Wherein, the meta node comprises two attributes:

ParentColName is metadata (being attribute) the row name of publication, finds in database table through this parentColName attribute and wants synchronous metadata.

ColName metadata row name, the field name of specifying synchronizing metadata to store.It is the field name in the chapter storehouse.

The attribute of the attribute of document and the said publication of document has been stored in the Library, these attributes directly stored under the colName field in chapter storehouse, thus the attribute of the attribute of realization association store segment data, ownership document properties, ownership publication.

Preferably, also comprise: for segment data, document, publication are created storaging mark respectively, in related ground record attribute, storaging mark, the storaging mark of document and the storaging mark of publication of related ground recorded piece data.
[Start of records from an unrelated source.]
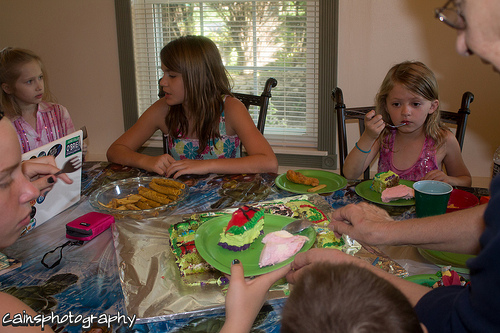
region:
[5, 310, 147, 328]
picture information in bottom left corner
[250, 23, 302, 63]
part of window blinds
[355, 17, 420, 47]
part of the wall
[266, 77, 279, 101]
top part of the chair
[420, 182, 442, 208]
a green plastic cup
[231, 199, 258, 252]
portion of the cake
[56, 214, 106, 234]
the pink carrying case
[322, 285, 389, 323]
the top of person's head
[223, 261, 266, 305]
hand holding green plate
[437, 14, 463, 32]
part of man's glasses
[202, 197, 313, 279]
cake and ice cream on green plate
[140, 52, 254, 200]
girl with long brown hair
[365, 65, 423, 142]
girl with fork to her mouth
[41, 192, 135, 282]
pink camera bag on table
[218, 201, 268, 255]
cake with red and green frosting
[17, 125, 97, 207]
plastic fork in womans hand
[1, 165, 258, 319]
silver table cloth on table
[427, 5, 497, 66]
man wearing eye glasses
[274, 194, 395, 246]
man with spoon in his hand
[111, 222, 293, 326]
cake on silver serving tray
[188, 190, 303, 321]
a green plate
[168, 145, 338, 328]
a green plate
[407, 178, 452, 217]
a plastic green cup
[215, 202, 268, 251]
a slice of cake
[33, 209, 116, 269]
a pink case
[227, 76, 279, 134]
part of a chair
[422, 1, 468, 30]
part of a man's eyeglasses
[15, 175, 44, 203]
the nose of a girl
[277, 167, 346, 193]
a circle green plate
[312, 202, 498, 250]
the arm of a man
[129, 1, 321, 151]
white mini blinds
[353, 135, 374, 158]
a small blue bracelet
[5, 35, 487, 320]
A children's party.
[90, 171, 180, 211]
A glass dish with taquitos in it.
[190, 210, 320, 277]
Food on a plastic green plate.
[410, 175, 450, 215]
A plastic cup.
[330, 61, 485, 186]
The girl is eating.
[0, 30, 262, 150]
The two girls are talking.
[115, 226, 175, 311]
Aluminum foil.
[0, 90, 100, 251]
The girl is holding a fork in her left hand.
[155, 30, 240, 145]
The girl has brown hair.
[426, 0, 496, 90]
The person is wearing glasses.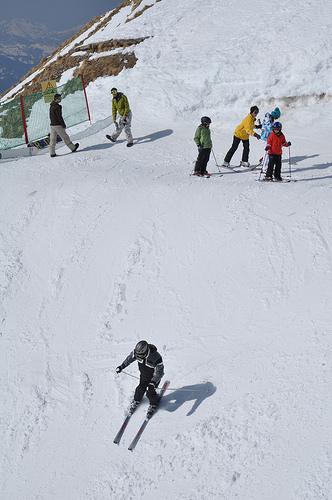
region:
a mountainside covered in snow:
[9, 5, 331, 291]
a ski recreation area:
[10, 65, 311, 493]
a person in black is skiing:
[108, 338, 172, 457]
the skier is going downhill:
[106, 335, 207, 458]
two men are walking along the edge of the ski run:
[39, 83, 137, 156]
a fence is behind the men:
[4, 65, 91, 148]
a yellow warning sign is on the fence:
[36, 74, 62, 102]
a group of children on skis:
[190, 98, 294, 186]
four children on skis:
[193, 99, 301, 189]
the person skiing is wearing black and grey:
[100, 339, 182, 463]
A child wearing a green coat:
[190, 122, 224, 154]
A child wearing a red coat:
[265, 129, 291, 165]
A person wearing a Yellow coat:
[232, 109, 262, 146]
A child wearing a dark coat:
[41, 96, 73, 131]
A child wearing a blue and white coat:
[261, 111, 280, 145]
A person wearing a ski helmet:
[125, 334, 153, 362]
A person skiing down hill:
[93, 333, 226, 481]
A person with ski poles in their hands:
[105, 360, 219, 415]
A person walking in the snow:
[98, 84, 150, 167]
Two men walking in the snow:
[36, 79, 153, 172]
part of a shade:
[191, 408, 197, 423]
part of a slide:
[133, 437, 137, 446]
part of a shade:
[183, 388, 202, 421]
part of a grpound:
[249, 408, 274, 450]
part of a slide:
[133, 426, 146, 446]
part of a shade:
[182, 399, 195, 429]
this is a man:
[100, 83, 153, 145]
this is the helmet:
[126, 337, 153, 357]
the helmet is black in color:
[203, 114, 210, 120]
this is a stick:
[286, 144, 309, 168]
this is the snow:
[209, 292, 316, 429]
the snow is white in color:
[223, 285, 282, 353]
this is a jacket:
[271, 137, 280, 147]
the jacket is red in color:
[269, 139, 276, 145]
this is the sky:
[8, 5, 70, 31]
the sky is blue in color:
[33, 6, 63, 12]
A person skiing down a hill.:
[108, 340, 181, 455]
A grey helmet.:
[133, 339, 147, 356]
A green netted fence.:
[2, 79, 91, 152]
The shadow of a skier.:
[159, 380, 217, 415]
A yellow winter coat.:
[234, 115, 254, 139]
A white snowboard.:
[3, 147, 37, 159]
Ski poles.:
[257, 144, 294, 182]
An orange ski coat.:
[265, 133, 289, 153]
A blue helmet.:
[272, 121, 282, 127]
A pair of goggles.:
[109, 89, 117, 94]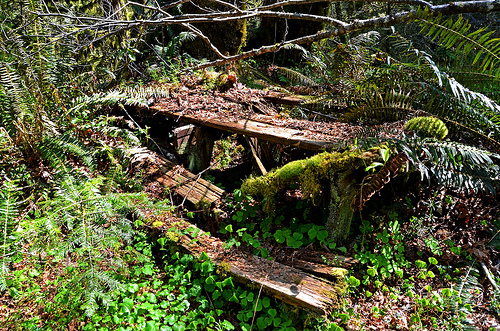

Storaging mark can be through contingency table the form record, referring to table 1:

Table 1 is preserved the contingency table of incidence relation between the resource

At table 1, the incidence relation between segment data, publication, the document can be through the contingency table storage, and for example: Root Resource ID is the storaging mark of publication, and the source resource ID is the storaging mark of document, and target resource ID is the storaging mark of segment data.Write down shut sequence and incidence relation number simultaneously,, can find the memory location of each segment data, related document, related publication through the incidence relation between these signs in the table 1.

Step S23: the keyword of in attribute data, searching reception.

Step S24: the attribute data that feedback search is arrived related segment data, show the access links of the document or the publication of segment data association simultaneously.

The storaging mark that in access links, comprises publication or document.

Step S25: receive the access links of selecting, show corresponding document or publication.

Owing to have storaging mark in the access links, call and show respective document or publication according to storaging mark.

Through the step among the embodiment two, can find relevant segment data fast according to the keyword that receives, through the storaging mark of association, can further find relevant document or the segment data in the publication.

Preferably, also can in advance the segment data in the document be replaced with placeholder, and in placeholder the sign of storage segment data, for example: placeholder is with " PAMCMS: // " beginning; After connect 4 identifiers by CSV, as shown in table 2, be respectively id, type; Lib, res, i.e. PAMCMS: //id; Type, lib, res

The concrete implication of 2:4 identifier of table

Title	Implication
		id	Quote the unique identifier of segment data
type	Quote resource type, can expand as required;
		lib	The location identifier of segment data is quoted in expression
res	Reserved identifier

In above-mentioned step S25, visit said document or publication according to said access links, through the storaging mark in the placeholder, extract segment data and demonstration.

Specified two embodiment of the present invention above, method of the present invention can adopt the form of module to be integrated in the electronic circuit, provides preferred embodiment three below, and specifies through the structural drawing of Fig. 4.Apparatus structure block diagram referring among Fig. 4 comprises:

Extraction module 41 is used for extracting the segment data of document;

Logging modle 42 is used for the segment data according to extraction module 41 extractions, writes down the attribute of the publication that attribute and said document belonged to of the attribute of said segment data, said document explicitly.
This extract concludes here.